▸ **TASK OBJECTIVE**
Return the following data exactly, with all pictures left out.

▸ **RAW DATA**
Segment Open
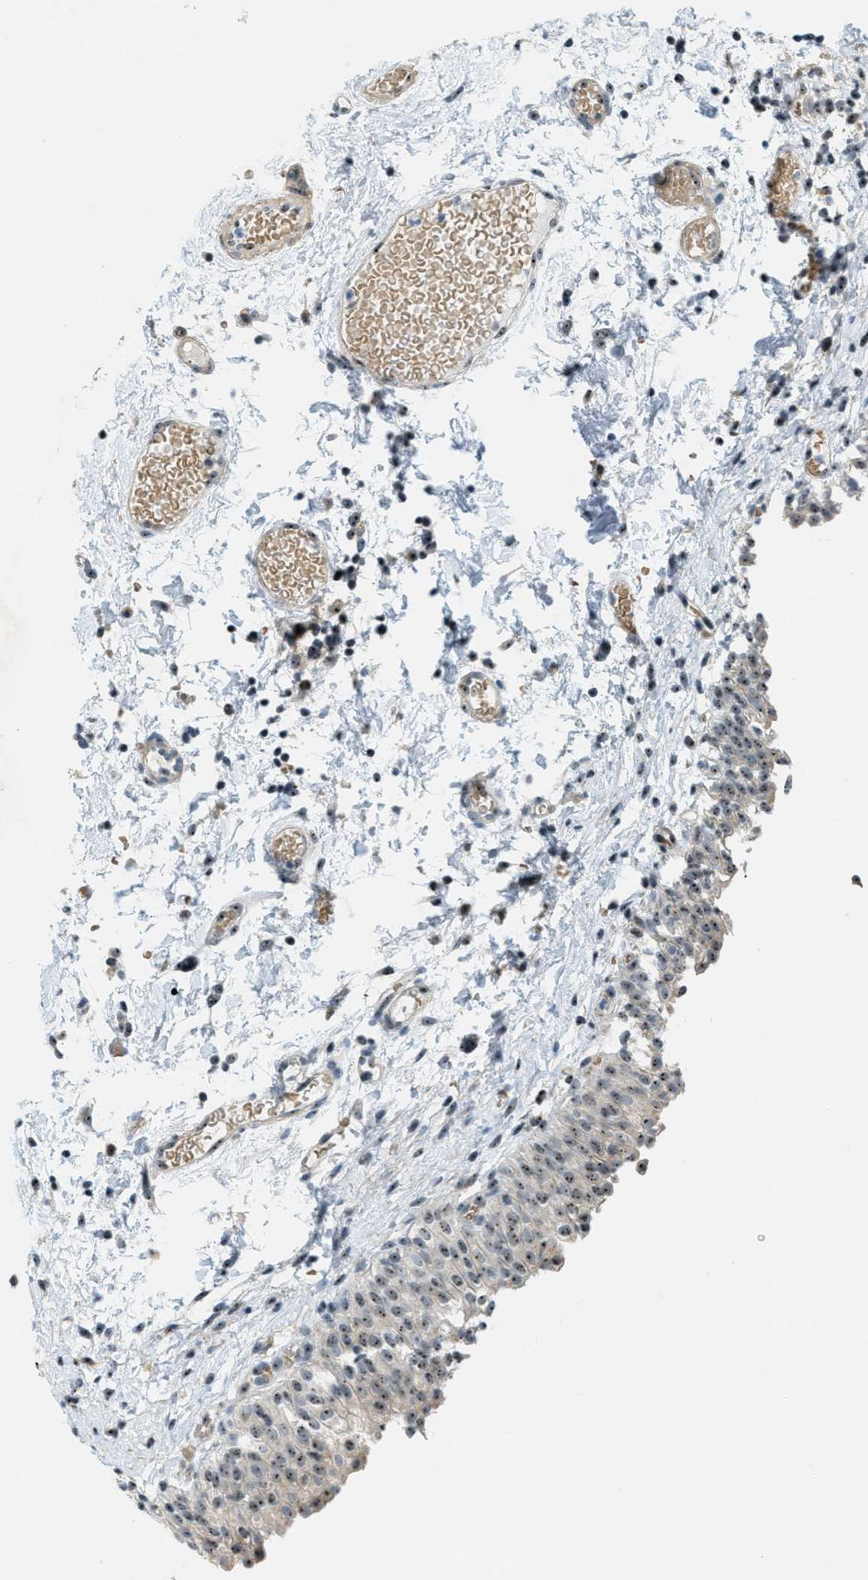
{"staining": {"intensity": "moderate", "quantity": ">75%", "location": "nuclear"}, "tissue": "urinary bladder", "cell_type": "Urothelial cells", "image_type": "normal", "snomed": [{"axis": "morphology", "description": "Normal tissue, NOS"}, {"axis": "topography", "description": "Urinary bladder"}], "caption": "Urothelial cells demonstrate moderate nuclear expression in approximately >75% of cells in benign urinary bladder. (IHC, brightfield microscopy, high magnification).", "gene": "DDX47", "patient": {"sex": "male", "age": 55}}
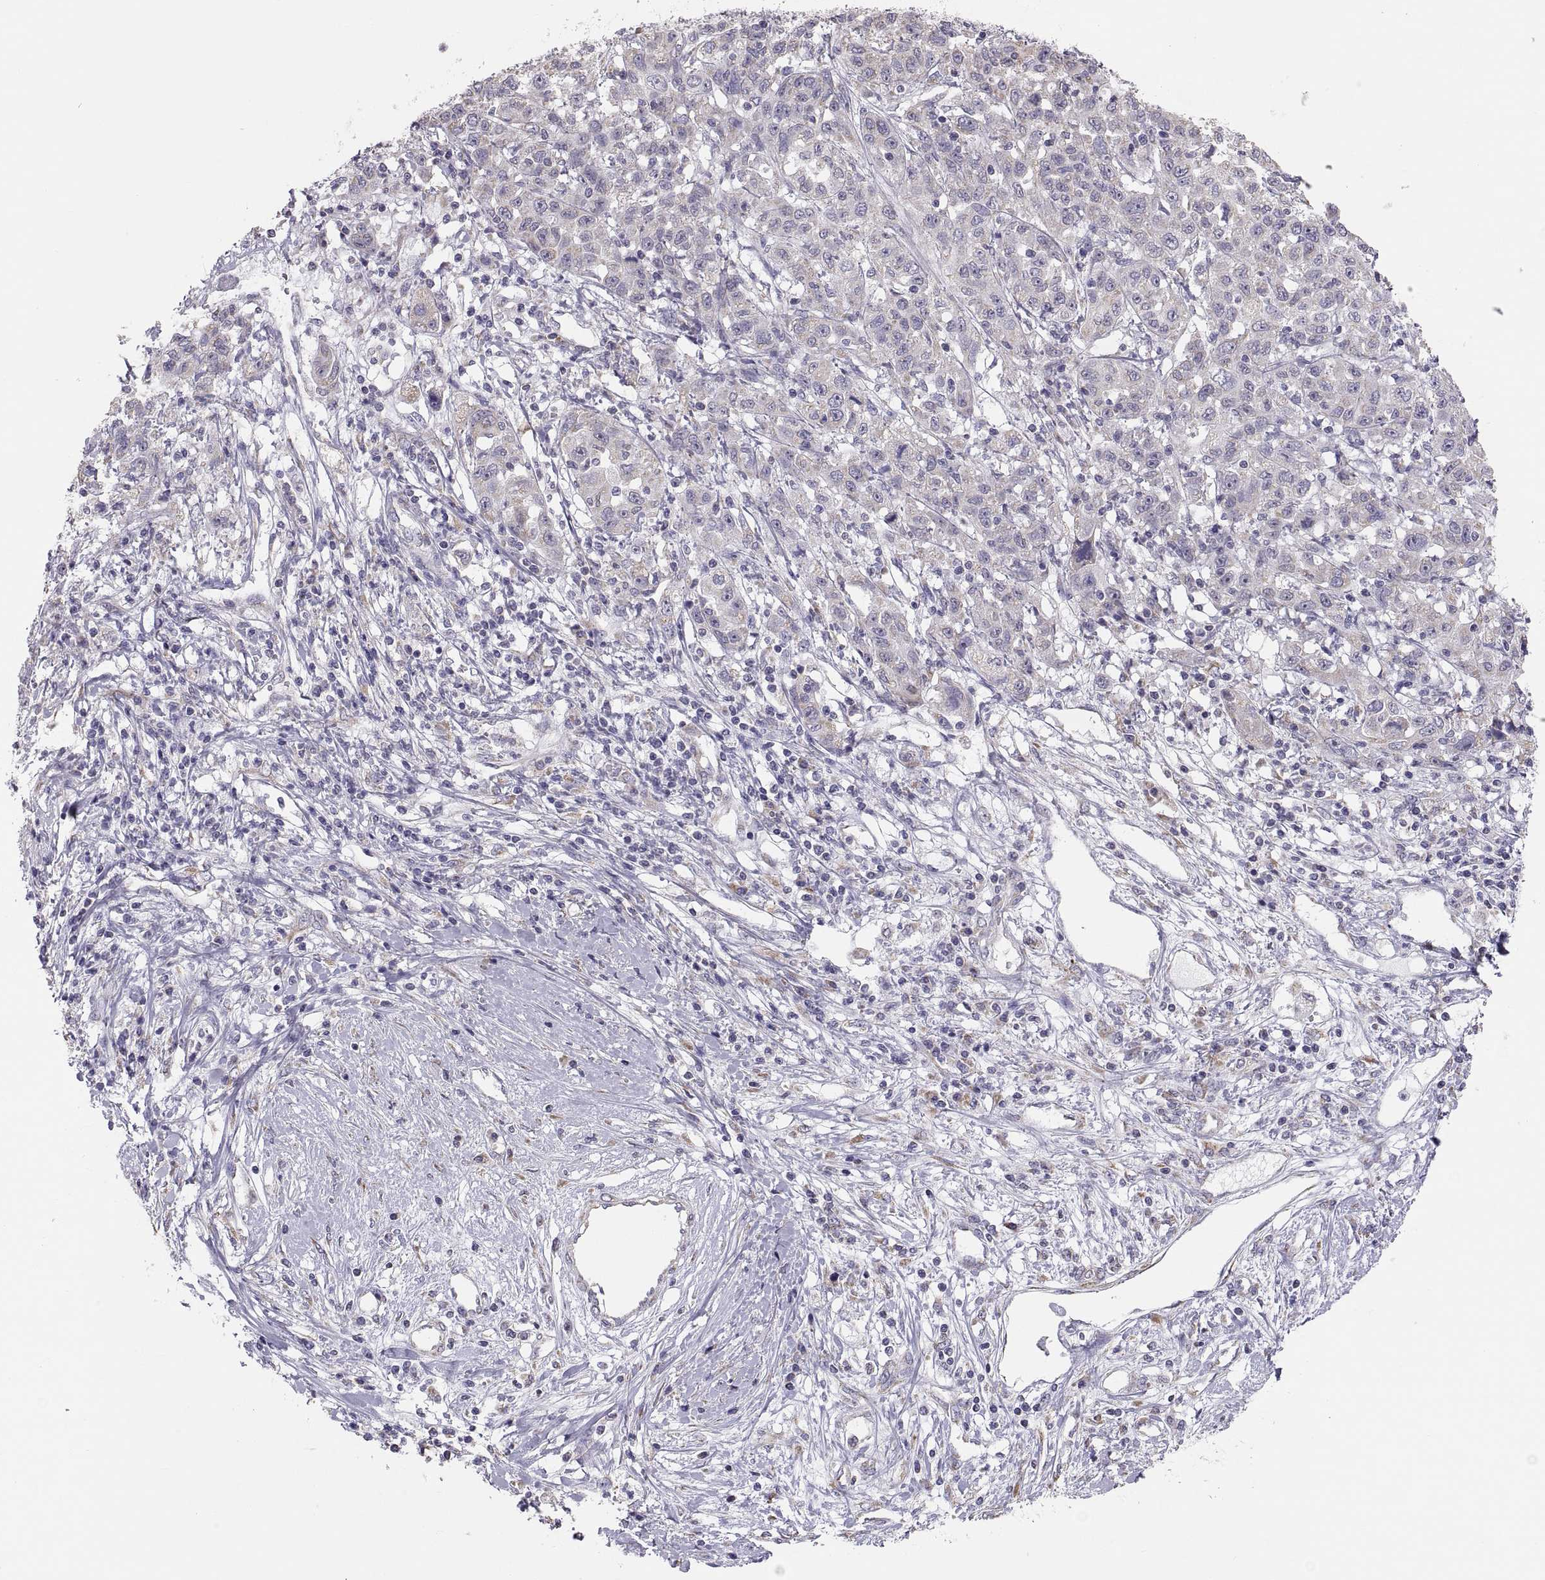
{"staining": {"intensity": "weak", "quantity": "<25%", "location": "cytoplasmic/membranous"}, "tissue": "liver cancer", "cell_type": "Tumor cells", "image_type": "cancer", "snomed": [{"axis": "morphology", "description": "Adenocarcinoma, NOS"}, {"axis": "morphology", "description": "Cholangiocarcinoma"}, {"axis": "topography", "description": "Liver"}], "caption": "Human liver cholangiocarcinoma stained for a protein using immunohistochemistry (IHC) shows no positivity in tumor cells.", "gene": "TNNC1", "patient": {"sex": "male", "age": 64}}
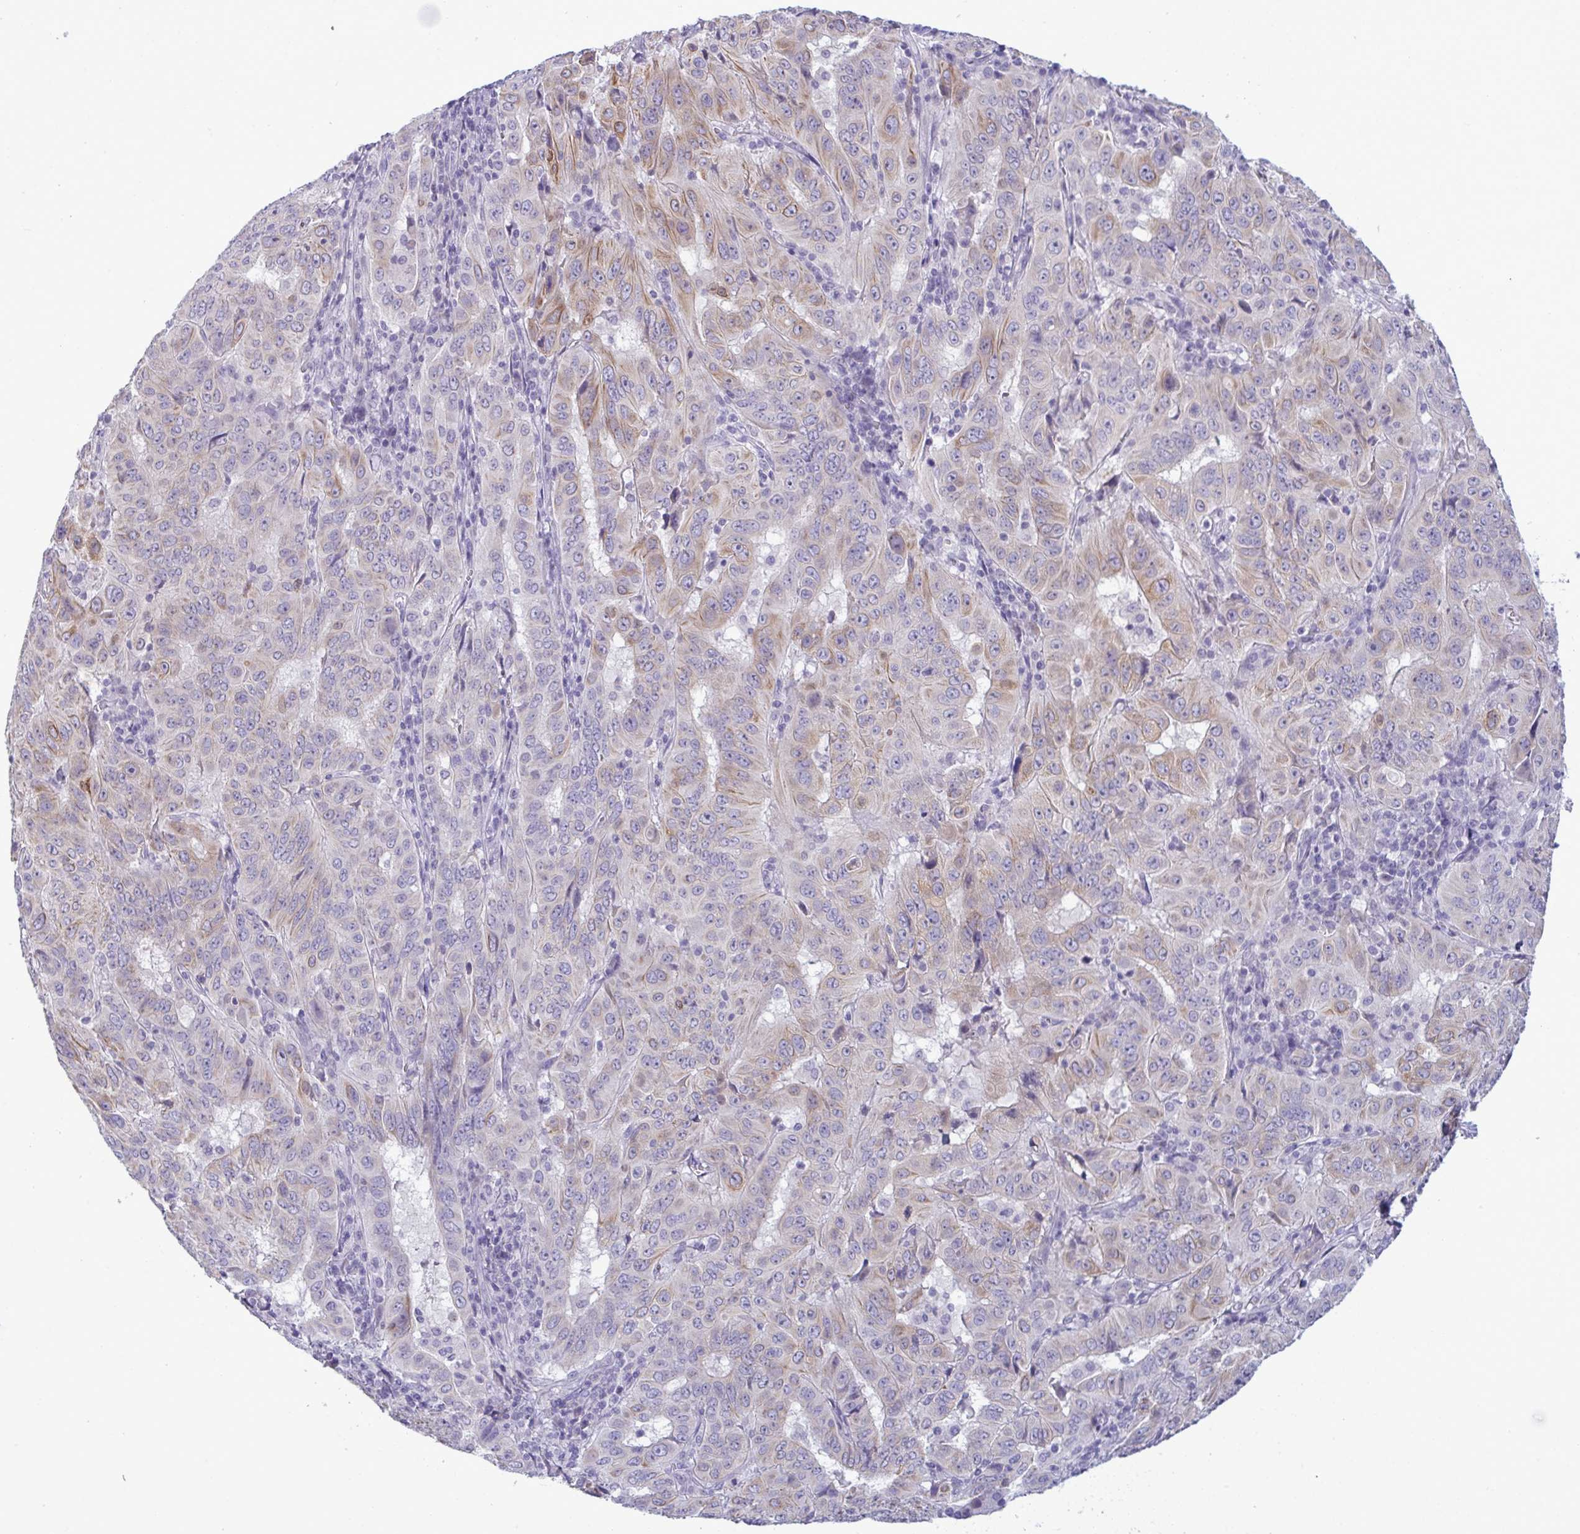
{"staining": {"intensity": "moderate", "quantity": "<25%", "location": "cytoplasmic/membranous"}, "tissue": "pancreatic cancer", "cell_type": "Tumor cells", "image_type": "cancer", "snomed": [{"axis": "morphology", "description": "Adenocarcinoma, NOS"}, {"axis": "topography", "description": "Pancreas"}], "caption": "This is an image of immunohistochemistry (IHC) staining of pancreatic adenocarcinoma, which shows moderate expression in the cytoplasmic/membranous of tumor cells.", "gene": "TENT5D", "patient": {"sex": "male", "age": 63}}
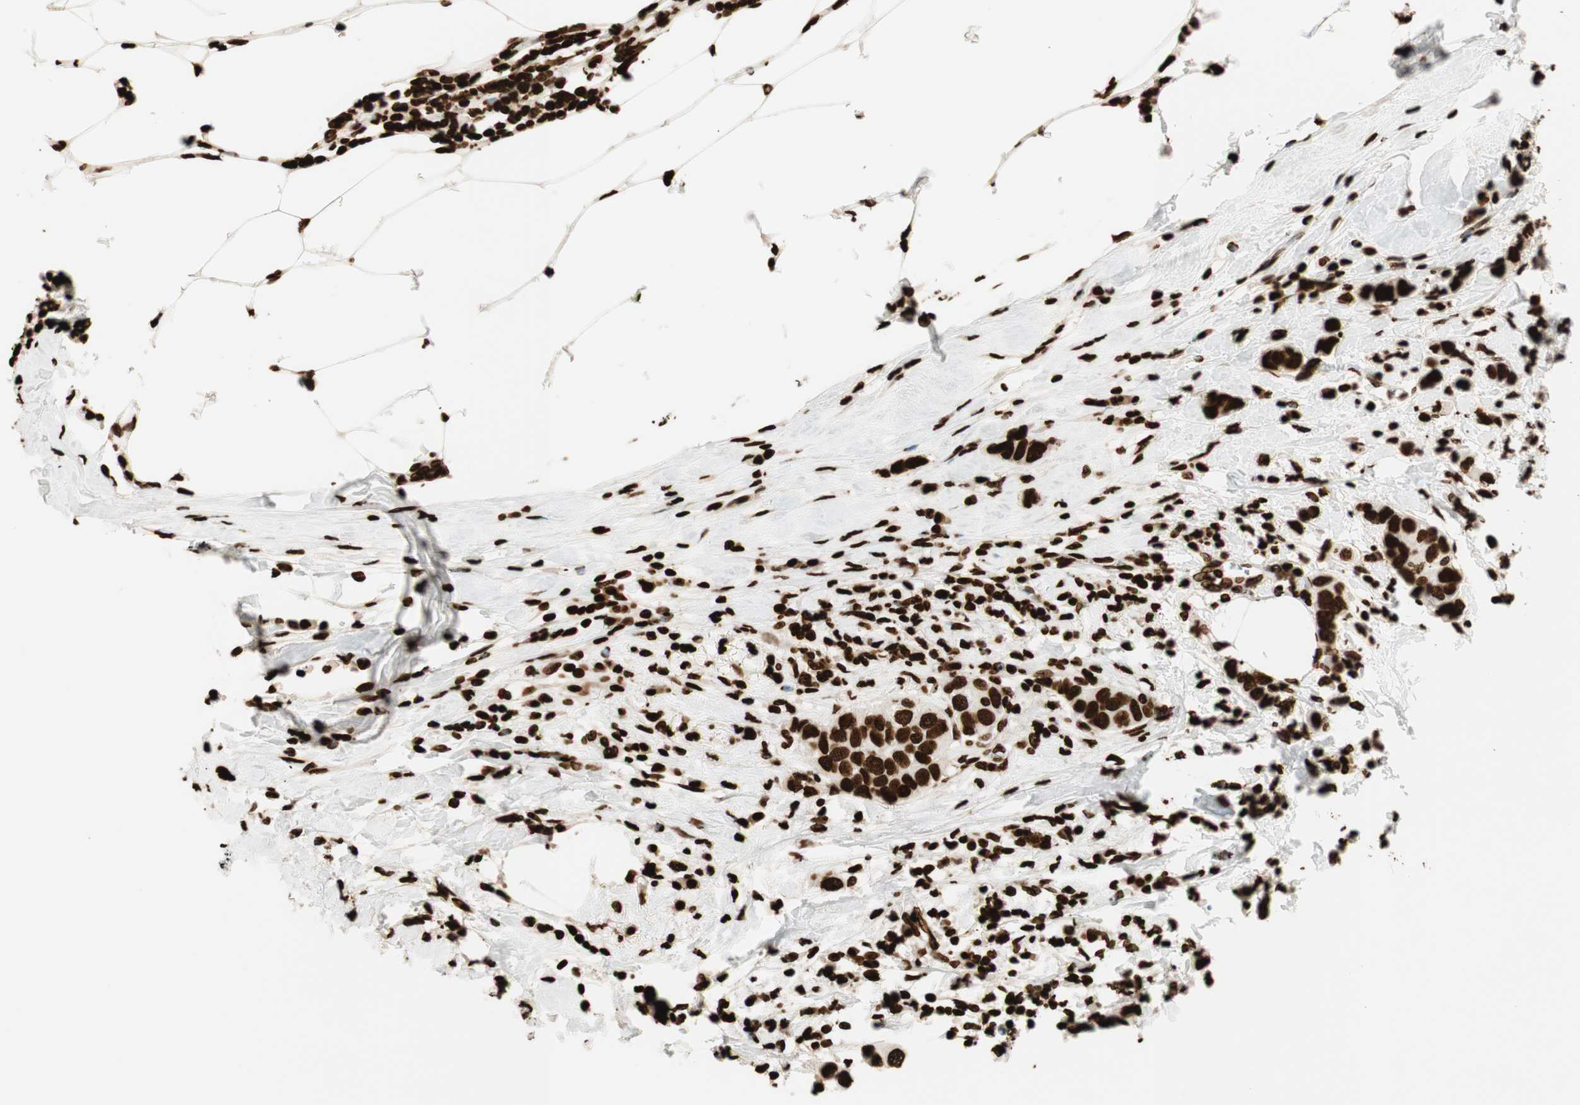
{"staining": {"intensity": "strong", "quantity": ">75%", "location": "cytoplasmic/membranous"}, "tissue": "breast cancer", "cell_type": "Tumor cells", "image_type": "cancer", "snomed": [{"axis": "morphology", "description": "Duct carcinoma"}, {"axis": "topography", "description": "Breast"}], "caption": "Human breast cancer (infiltrating ductal carcinoma) stained with a brown dye shows strong cytoplasmic/membranous positive positivity in about >75% of tumor cells.", "gene": "GLI2", "patient": {"sex": "female", "age": 50}}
Segment Closed
▸ **WRITTEN RESPONSE**
{"staining": {"intensity": "moderate", "quantity": ">75%", "location": "nuclear"}, "tissue": "urinary bladder", "cell_type": "Urothelial cells", "image_type": "normal", "snomed": [{"axis": "morphology", "description": "Normal tissue, NOS"}, {"axis": "topography", "description": "Urinary bladder"}], "caption": "Urothelial cells demonstrate moderate nuclear expression in approximately >75% of cells in benign urinary bladder. (IHC, brightfield microscopy, high magnification).", "gene": "DDX47", "patient": {"sex": "male", "age": 55}}
{"staining": {"intensity": "weak", "quantity": "<25%", "location": "cytoplasmic/membranous"}, "tissue": "liver cancer", "cell_type": "Tumor cells", "image_type": "cancer", "snomed": [{"axis": "morphology", "description": "Adenocarcinoma, NOS"}, {"axis": "morphology", "description": "Cholangiocarcinoma"}, {"axis": "topography", "description": "Liver"}], "caption": "Human liver cholangiocarcinoma stained for a protein using immunohistochemistry (IHC) shows no positivity in tumor cells.", "gene": "TNNC1", "patient": {"sex": "male", "age": 64}}
{"staining": {"intensity": "moderate", "quantity": "<25%", "location": "cytoplasmic/membranous"}, "tissue": "pancreatic cancer", "cell_type": "Tumor cells", "image_type": "cancer", "snomed": [{"axis": "morphology", "description": "Adenocarcinoma, NOS"}, {"axis": "topography", "description": "Pancreas"}], "caption": "This is an image of immunohistochemistry (IHC) staining of pancreatic adenocarcinoma, which shows moderate expression in the cytoplasmic/membranous of tumor cells.", "gene": "TENT5D", "patient": {"sex": "male", "age": 63}}
{"staining": {"intensity": "strong", "quantity": ">75%", "location": "cytoplasmic/membranous"}, "tissue": "breast cancer", "cell_type": "Tumor cells", "image_type": "cancer", "snomed": [{"axis": "morphology", "description": "Duct carcinoma"}, {"axis": "topography", "description": "Breast"}], "caption": "Human breast cancer (infiltrating ductal carcinoma) stained with a brown dye shows strong cytoplasmic/membranous positive positivity in about >75% of tumor cells.", "gene": "GLI2", "patient": {"sex": "female", "age": 50}}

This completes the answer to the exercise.